───── Material for this exercise ─────

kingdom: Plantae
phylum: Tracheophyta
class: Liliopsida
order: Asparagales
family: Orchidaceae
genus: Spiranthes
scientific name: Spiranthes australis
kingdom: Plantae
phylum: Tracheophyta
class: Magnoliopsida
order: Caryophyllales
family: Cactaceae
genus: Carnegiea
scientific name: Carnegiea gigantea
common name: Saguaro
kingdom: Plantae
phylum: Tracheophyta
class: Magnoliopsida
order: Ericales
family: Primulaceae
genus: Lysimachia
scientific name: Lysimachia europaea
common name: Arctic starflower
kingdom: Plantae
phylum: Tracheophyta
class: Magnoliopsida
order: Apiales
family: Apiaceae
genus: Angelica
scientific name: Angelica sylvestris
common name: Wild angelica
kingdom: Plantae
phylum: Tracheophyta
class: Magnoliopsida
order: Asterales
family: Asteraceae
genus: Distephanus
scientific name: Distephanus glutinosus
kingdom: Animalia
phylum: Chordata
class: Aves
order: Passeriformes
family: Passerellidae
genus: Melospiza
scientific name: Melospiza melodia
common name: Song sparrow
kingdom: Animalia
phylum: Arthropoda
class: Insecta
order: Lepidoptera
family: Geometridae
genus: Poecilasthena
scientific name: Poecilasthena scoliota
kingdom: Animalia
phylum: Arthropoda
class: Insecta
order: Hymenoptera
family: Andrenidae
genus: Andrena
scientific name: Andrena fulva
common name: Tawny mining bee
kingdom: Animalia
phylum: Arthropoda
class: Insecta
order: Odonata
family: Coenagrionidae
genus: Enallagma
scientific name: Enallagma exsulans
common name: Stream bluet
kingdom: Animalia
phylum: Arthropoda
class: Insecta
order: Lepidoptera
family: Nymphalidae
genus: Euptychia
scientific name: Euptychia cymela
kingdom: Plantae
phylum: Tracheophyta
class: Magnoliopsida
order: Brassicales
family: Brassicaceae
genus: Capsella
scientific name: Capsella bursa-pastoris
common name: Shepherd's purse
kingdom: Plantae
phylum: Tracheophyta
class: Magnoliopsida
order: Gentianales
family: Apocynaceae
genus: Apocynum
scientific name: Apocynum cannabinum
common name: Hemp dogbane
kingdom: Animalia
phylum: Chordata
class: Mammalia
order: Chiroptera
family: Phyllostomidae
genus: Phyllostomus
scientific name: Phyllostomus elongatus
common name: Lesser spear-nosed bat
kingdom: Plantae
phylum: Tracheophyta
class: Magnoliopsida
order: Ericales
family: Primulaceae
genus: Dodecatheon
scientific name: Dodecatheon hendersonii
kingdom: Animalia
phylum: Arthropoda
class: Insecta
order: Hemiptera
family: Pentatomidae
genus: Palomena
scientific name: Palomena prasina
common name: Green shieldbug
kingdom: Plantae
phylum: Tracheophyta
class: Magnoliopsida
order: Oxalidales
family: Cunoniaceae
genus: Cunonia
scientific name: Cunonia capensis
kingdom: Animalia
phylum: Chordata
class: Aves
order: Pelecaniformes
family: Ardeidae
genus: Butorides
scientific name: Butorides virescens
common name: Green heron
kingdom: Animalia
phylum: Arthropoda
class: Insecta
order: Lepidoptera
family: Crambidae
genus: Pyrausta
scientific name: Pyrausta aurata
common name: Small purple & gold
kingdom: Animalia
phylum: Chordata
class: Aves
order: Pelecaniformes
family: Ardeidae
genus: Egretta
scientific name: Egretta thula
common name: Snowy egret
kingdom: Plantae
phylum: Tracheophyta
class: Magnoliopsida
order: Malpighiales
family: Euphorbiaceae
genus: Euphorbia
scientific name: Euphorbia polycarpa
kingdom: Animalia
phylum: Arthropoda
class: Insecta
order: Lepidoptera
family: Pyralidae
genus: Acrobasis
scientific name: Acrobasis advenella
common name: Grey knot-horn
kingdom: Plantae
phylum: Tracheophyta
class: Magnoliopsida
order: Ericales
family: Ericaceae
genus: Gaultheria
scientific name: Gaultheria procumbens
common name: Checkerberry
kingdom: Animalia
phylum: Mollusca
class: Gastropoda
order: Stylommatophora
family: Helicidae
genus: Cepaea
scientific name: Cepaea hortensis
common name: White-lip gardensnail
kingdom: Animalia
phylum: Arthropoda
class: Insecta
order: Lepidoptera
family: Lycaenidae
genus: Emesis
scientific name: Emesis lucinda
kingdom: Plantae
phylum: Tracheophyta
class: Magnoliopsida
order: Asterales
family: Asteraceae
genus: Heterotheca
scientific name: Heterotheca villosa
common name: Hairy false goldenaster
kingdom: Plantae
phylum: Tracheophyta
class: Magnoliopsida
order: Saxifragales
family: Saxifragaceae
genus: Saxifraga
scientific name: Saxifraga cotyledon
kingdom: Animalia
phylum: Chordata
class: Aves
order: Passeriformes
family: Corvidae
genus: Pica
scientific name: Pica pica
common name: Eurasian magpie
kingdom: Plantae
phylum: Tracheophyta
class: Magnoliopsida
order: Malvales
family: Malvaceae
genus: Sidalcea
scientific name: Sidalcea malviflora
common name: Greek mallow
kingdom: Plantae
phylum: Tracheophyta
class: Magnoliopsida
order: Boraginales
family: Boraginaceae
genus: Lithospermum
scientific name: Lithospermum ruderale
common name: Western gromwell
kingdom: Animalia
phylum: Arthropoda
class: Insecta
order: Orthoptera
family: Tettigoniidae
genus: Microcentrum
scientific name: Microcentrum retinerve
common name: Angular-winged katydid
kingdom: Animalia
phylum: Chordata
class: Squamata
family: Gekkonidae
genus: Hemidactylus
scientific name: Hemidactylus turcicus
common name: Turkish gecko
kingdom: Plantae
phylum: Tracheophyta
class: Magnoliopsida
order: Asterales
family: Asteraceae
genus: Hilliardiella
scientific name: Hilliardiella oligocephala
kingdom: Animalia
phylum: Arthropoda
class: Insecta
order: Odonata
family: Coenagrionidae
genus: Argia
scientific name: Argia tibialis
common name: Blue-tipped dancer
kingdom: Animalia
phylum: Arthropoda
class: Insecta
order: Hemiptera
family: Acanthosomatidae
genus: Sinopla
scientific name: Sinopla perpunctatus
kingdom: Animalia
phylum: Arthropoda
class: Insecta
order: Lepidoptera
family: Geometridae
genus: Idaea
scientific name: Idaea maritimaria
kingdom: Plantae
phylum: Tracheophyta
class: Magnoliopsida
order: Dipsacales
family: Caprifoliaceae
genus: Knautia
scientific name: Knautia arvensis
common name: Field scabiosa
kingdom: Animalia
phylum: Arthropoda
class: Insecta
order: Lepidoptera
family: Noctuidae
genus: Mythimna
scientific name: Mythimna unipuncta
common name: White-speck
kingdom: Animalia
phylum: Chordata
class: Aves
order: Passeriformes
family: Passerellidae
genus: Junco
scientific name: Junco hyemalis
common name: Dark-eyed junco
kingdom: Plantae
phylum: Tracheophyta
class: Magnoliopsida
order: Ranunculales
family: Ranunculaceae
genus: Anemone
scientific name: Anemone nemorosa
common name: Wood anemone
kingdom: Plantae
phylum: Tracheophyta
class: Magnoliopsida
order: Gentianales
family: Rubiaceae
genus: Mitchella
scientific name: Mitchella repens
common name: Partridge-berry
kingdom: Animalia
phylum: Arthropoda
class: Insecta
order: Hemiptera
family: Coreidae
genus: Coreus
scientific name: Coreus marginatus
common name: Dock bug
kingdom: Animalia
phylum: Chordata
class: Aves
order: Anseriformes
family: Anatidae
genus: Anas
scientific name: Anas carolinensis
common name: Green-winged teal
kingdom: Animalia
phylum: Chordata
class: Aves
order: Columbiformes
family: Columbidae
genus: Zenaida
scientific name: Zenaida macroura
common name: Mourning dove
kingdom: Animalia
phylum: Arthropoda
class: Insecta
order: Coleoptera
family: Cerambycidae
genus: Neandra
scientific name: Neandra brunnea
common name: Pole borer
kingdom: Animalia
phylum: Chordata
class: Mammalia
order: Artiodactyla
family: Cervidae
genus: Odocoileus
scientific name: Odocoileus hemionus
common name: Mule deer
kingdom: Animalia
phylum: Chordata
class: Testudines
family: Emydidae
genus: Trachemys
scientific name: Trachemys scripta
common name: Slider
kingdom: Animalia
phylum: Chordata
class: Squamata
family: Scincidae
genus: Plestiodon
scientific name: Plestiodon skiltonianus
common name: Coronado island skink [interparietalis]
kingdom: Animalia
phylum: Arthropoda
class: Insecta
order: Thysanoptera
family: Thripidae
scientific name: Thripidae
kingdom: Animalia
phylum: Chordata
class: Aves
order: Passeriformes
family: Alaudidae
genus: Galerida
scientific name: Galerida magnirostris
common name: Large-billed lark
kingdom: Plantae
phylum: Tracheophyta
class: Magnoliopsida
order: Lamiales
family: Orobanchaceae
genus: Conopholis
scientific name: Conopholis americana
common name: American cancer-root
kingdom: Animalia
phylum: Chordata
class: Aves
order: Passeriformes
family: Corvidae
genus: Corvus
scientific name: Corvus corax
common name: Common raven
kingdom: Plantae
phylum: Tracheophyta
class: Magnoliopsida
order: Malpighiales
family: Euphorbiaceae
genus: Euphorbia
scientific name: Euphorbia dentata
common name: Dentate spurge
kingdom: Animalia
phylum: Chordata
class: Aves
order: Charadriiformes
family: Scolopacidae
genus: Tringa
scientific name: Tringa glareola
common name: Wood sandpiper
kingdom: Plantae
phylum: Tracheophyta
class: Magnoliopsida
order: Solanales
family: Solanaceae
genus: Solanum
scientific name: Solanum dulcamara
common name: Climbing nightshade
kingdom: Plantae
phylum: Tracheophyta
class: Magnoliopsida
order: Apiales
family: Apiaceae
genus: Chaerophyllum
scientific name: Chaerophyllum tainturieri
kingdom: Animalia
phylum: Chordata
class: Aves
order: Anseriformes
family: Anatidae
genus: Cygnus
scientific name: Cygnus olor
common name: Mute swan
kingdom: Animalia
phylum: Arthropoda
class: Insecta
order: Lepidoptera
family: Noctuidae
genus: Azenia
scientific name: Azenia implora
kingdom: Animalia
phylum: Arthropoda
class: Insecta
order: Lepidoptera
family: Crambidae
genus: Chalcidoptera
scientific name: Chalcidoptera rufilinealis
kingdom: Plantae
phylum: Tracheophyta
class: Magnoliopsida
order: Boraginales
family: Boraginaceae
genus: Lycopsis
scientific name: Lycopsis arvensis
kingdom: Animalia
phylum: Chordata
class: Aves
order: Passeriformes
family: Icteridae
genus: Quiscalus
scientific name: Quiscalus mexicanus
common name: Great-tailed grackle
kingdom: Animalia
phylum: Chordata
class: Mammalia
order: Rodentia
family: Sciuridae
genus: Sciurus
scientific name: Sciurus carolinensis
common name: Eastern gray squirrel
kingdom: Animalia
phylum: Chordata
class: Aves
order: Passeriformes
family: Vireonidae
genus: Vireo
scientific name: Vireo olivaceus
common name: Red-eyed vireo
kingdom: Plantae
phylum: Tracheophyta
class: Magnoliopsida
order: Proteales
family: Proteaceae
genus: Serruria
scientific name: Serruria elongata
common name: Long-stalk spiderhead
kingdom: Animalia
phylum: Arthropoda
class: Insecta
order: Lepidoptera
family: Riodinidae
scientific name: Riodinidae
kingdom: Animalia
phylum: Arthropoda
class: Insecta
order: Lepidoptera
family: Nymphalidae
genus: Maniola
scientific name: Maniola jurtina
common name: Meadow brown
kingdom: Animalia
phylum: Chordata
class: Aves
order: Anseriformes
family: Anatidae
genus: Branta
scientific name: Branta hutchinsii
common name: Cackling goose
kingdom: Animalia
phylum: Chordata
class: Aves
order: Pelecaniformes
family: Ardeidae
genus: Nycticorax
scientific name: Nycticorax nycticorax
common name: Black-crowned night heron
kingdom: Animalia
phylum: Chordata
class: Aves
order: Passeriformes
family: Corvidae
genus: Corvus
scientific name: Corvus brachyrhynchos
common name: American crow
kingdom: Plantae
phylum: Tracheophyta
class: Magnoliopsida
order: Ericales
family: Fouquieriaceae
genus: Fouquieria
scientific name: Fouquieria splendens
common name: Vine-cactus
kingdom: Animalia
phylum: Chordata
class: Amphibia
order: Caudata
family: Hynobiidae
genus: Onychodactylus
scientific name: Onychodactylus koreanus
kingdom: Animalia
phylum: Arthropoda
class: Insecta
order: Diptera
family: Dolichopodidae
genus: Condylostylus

─────

» Exercise description
Copy out the lines of the material word for word, beginning at the line that contains "common name: Large-billed lark" and stopping after the line that contains "common name: Dentate spurge".

» Task solution
common name: Large-billed lark
kingdom: Plantae
phylum: Tracheophyta
class: Magnoliopsida
order: Lamiales
family: Orobanchaceae
genus: Conopholis
scientific name: Conopholis americana
common name: American cancer-root
kingdom: Animalia
phylum: Chordata
class: Aves
order: Passeriformes
family: Corvidae
genus: Corvus
scientific name: Corvus corax
common name: Common raven
kingdom: Plantae
phylum: Tracheophyta
class: Magnoliopsida
order: Malpighiales
family: Euphorbiaceae
genus: Euphorbia
scientific name: Euphorbia dentata
common name: Dentate spurge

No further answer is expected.